Dr. Alan Manevitz, a clinical psychiatrist and expert in transcranial magnetic stimulation (TMS) at Lenox Hill Hospital and medical director of Sutton Place TMS, calls the study “well designed,” but he also has his own reservations.
Among those were the “open-label,” nonrandomized nature of the trial and its length. There also remain numerous unresolved questions regarding what happens when treatment is stopped.
“What happens clinically to improvement of cognition after treatment is stopped?” Manevitz asked. “Do patients get more improvement if TEMT is given over a longer time in this brain-degenerative disease? And what happens to the toxic conglomeration of plaques and tangles in these situations?”
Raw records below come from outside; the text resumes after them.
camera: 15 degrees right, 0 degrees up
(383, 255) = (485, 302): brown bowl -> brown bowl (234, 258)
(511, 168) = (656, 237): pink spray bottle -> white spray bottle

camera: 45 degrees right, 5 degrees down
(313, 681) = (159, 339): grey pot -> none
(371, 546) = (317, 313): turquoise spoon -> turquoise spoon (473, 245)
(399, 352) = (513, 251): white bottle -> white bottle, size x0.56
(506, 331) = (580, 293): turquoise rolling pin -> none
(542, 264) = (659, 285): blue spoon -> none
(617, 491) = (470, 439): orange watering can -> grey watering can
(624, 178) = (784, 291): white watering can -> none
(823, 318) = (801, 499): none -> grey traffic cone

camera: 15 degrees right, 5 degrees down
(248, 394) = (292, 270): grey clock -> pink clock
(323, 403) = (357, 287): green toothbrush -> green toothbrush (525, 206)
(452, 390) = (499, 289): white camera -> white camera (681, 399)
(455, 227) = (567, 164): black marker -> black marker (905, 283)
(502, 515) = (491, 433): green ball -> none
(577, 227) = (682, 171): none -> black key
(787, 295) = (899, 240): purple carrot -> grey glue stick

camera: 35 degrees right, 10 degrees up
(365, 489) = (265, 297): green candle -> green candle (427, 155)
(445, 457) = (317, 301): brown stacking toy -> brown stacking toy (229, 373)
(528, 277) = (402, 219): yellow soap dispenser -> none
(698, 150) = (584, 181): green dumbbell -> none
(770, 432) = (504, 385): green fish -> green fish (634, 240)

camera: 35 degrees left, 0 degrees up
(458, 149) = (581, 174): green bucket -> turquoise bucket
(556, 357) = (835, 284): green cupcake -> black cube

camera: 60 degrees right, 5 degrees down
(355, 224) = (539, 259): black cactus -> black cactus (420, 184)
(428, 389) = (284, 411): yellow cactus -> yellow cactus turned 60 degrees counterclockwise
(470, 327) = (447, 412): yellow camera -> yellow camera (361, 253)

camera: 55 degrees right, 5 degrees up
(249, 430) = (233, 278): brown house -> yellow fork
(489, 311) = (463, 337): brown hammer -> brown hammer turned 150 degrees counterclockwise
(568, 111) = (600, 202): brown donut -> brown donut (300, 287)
Funding for the study also came from the University of South Florida, which is disclosed in the paper as having a financial interest in NeuroEM Therapeutics.
Arendash hopes to take on many of the criticisms to further prove the efficacy of TEMT on Alzheimer’s in their next clinical trial.
A subsequent “pivotal” trial would be placebo-controlled and include about 150 patients at multiple sites throughout the United States.
A lot of things have to go right for TEMT to reach approval status by the Food and Drug Administration (FDA), but the development pipeline would be significantly shorter than for a new Alzheimer’s medication.
If that trial is successful, a TEMT device for Alzheimer’s disease could be on the market in 2 to 3 years.
“If that pivotal trial is successful, even partially to the effect that we’ve gotten already, we would be hopeful the FDA would approve TEMT as the first therapeutic against Alzheimer’s in 15 years,” Arendash said.
Until a larger trial is successful, however, there are no guarantees.
Edelmayer says the early research is encouraging, and that more research is needed to help people with Alzheimer’s disease.
“People are starting to think outside the box and approach Alzheimer’s disease and all dementias from all angles, but I think we need more research and much more controlled and randomized clinical trials to help us better understand whether or not these types of therapies could be beneficial,” Edelmayer said.